The Tigers played flawless defense, according to club president and hooker Anthony Avila (senior). Head coach Dallen Stanford echoed that the win was an all-out team effort.
“The players put everything on the line for each other,” Stanford said.
Occidental retained its fourth consecutive Doherty Cup in February with a 37-5 win over Loyola Marymount before setting a team record 104-0 win against Biola.
The unit’s efforts qualified Occidental for the Southern California Rugby Football Union Gold Coast Cup final with a 26-5 victory over Azusa Pacific in the semifinals on March 8. After defeating Azusa, Occidental was then bounced by Pepperdine in a 26-24 final-round heartbreaker the following day.
After failing to win the Gold Coast Cup (GCC) on a campaign in which it began with high expectations, the team qualified for a separate tournament, the Pacific Coast Cup (PCC), upon beating Sonoma State.
Though they put up a fight, Occidental surrendered its first-round PCC match-up to the much deeper Santa Rosa Junior College (SRJC), 38-7, in a contest on March 22 that culminated the fifteens (15s) team’s strong 8-2 season.
According to flanker David Kim (senior) and prop Oscar Flores (senior), the unit was overconfident in its defense against Santa Rosa due to their earlier success against Sonoma State.
“We made uncharacteristic mistakes,” Avila said. “Our seniors were playing with a lot of aches and pains.”
Larger colleges like SRJC have expendable rosters, an advantage that Occidental’s team of 27 lacks.
“Without sufficient recovery time and several injuries to key players meant that we were always going to struggle against a school that has approximately 26,000 students,” Stanford said.
The Occidental starters play through injuries because the bench contains mostly rookies.
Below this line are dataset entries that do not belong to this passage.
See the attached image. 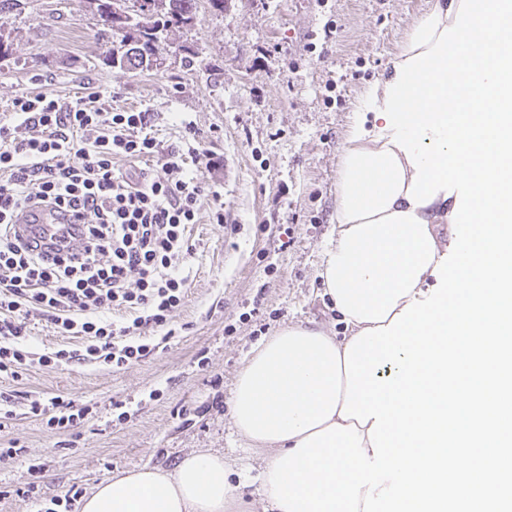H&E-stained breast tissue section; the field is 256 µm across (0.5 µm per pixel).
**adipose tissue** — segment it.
I'll use <instances>...</instances> for the list:
<instances>
[{
  "label": "adipose tissue",
  "mask_w": 512,
  "mask_h": 512,
  "mask_svg": "<svg viewBox=\"0 0 512 512\" xmlns=\"http://www.w3.org/2000/svg\"><path fill=\"white\" fill-rule=\"evenodd\" d=\"M460 0H434L415 20L393 59L405 62L436 43L444 27L454 25ZM384 119L373 126L354 122L342 145L333 222L339 231L398 211H415L429 225L446 223L452 210L443 197L411 207L406 191L414 169L404 151L390 142ZM332 236L323 255L338 253ZM346 334L292 324L260 340L238 372L230 399L231 418L249 447L264 450V468L272 470L297 442L338 422L347 377L344 353L363 326L342 315ZM230 467L217 452H192L168 473L142 467L101 481L87 495L81 512H227L235 500Z\"/></svg>",
  "instance_id": "adipose-tissue-1"
}]
</instances>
According to Kim, the starters have a lot of weight on their shoulders to stay on the field, often downplaying even the most serious of injuries.
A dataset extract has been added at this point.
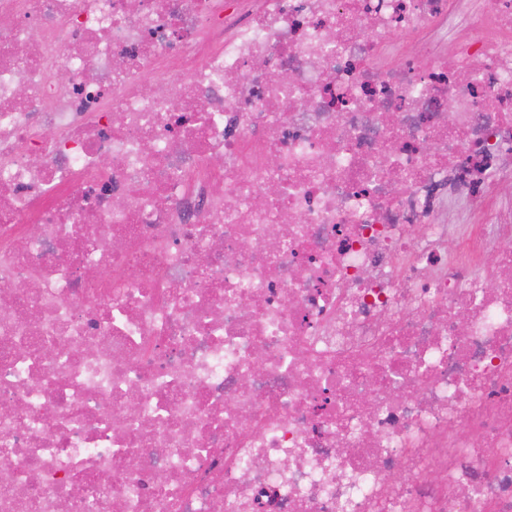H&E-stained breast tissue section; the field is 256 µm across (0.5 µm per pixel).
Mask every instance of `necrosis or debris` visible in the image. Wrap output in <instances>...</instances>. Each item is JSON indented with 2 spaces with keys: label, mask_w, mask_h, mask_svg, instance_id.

In addition to their relatively small roster size, the rugby team has limited access to collegiate athletics trainers due to its status as a club sport.
“We can only attend to rugby on game day or to protect against catastrophic injuries,” associate trainer Taylor Woods said.
Flores went as far as to play through a separated acromioclavicular (AC) joint this season.
Stanford asserted that recruiting football players would add strength and size to the 15s roster, which currently consists of smaller, more agile players built more for rugby sevens (7s).
Occidental has now begun training for 7s, a more condensed version of the game with roughly half as many players and seven-minutes halves instead of the normal 45. The 7s squad is traditionally Occidental’s more competitive of the two teams, as it won a national championship in 2013.
“It’s seven minutes of hell,” Flores said. “Sevens requires being fast and shifty; having a lot of agility.”
Ten of the quickest men from the 15s team will earn a spot on the 7s roster.
“With key players from last year’s championship squad returning, the main aspect will be to see which players will be back from the injury list,” Stanford said.
Avila anticipates a few rookies making the cut as Occidental expects to defend its title. Furthermore, he believes that some players will look ahead to the 2016 Olympics, which has added rugby 7s for the first time.
“There is indeed a possibility [of Occidental players heading to the Olympics],” Stanford said. “But these players would need to be brought into the USA 7s squad fairly soon, as they need time to play international rugby throughout 2015.”
As the 2013 National Small College Rugby Organization (NSCRO) 7s tournament’s Most Valuable Player and a USA Rugby Honorable Mention All-American selection, Audsley has a chance to make the US team’s roster for the 2016 Rio Games. His teammates said Audsley showed Olympic potential at the 2013 US National Under-20 team tryouts.
Flores and Kim downplayed the thought of going to the Olympics themselves and said that the team is focusing more on cementing itself as a national powerhouse.
“I am extremely proud of the team for their determination and sacrifices made both on and off the field to continue building one of the best Small College rugby programs in the country,” Stanford said.
The team is excited to open up the 7s season ranked No. 1 nationally as it attempts to solidify its place atop the upper echelon of collegiate rugby.